For five years, the question every freelance designer asked was: "is my work in the training set?" In 2026 the question has moved on. The training sets exist. The models are trained. What freelancers can now influence is whether future training rounds include their work — and whether they get credit, compensation, or at least credit-and-opt-out for the rounds that already happened.
The opt-out landscape in 2026 is more developed than most designers realise. It is also genuinely uneven. Some controls do something. Some controls perform doing something. Telling the two apart is the first move.
Where Adobe actually sits
Adobe's official position is that Firefly is trained on Adobe Stock content, openly-licensed content, and public-domain content — explicitly not on the open web (Adobe AI overview; Adobe Stock contributor FAQ).
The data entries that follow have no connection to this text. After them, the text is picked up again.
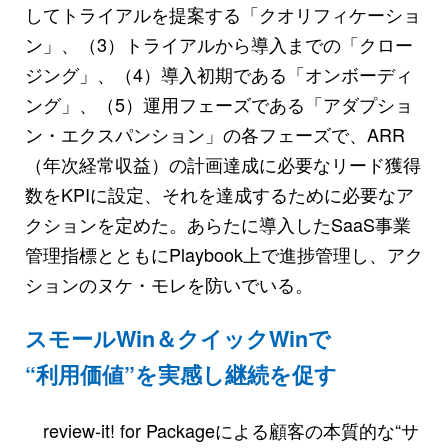
してトライアルを提案する「クオリフィケーショ
ン」、（3）トライアルから導入までの「クロー
ジング」、（4）導入初期である「オンボーディ
ング」、（5）運用フェーズである「アダプショ
ン・エクスパンション」の各フェーズで、ARR
（年次経常収益）の計画達成に必要なリード獲得
数をKPIに設定、それを達成するために必要なア
クションを定めた。あらたに導入したSaaS事業
管理指標とともにPlaybook上で進捗管理し、アク
ションのヌケ・モレを防いでいる。
スモールWin＆クイックWinで
“利用価値”を実感し継続を促す
review-it! for Packageによる顧客の本質的な“サ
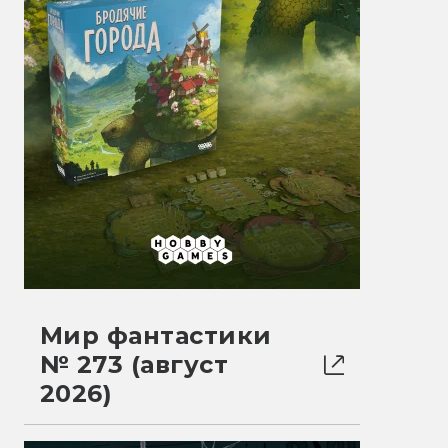
Мир фантастики
№ 273 (август
2026)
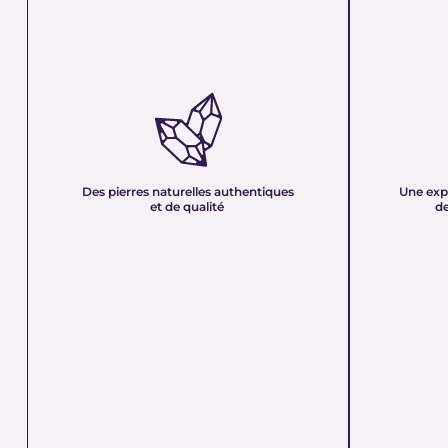
DES PIERRES NATURELLES
UNE EXPER
AUTHENTIQUES ET DE QUALITÉ :
PLUS DE 21
Nous sélectionnons rigoureusement nos
Forte d’une e
minéraux pour vous offrir des pierres 100 %
décennies, no
naturelles, non traitées et chargées d’une énergie
et sa passion 
pure. Chaque cristal est choisi pour sa beauté, sa
mettons nos c
Des pierres naturelles authentiques
Une exp
vibration et son authenticité afin de vous garantir
votre service
et de qualité
de
un produit à la hauteur de vos attentes.
quête de bien-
That is a meaningfully different position from OpenAI, Stability, and Midjourney — none of whom have ever published a clear training-data list. For freelance designers whose primary worry is "did my Instagram portfolio get scraped into a generative model," Adobe is structurally less of a threat than the other three.
The controls Adobe actually offers in 2026:
- Content Credentials' "Do Not Train" preference. Set on any image you push through Adobe Content Authenticity, this signal asks Adobe (and any aligned model trainer) to exclude that image from training. The catch: it is a request, not a hard block. Adobe honours it for Firefly Custom Models, Style Reference, and Structure Reference. Third parties that respect Content Credentials honour it too. The image still loads on the open web and other model trainers can — and do — ignore the signal.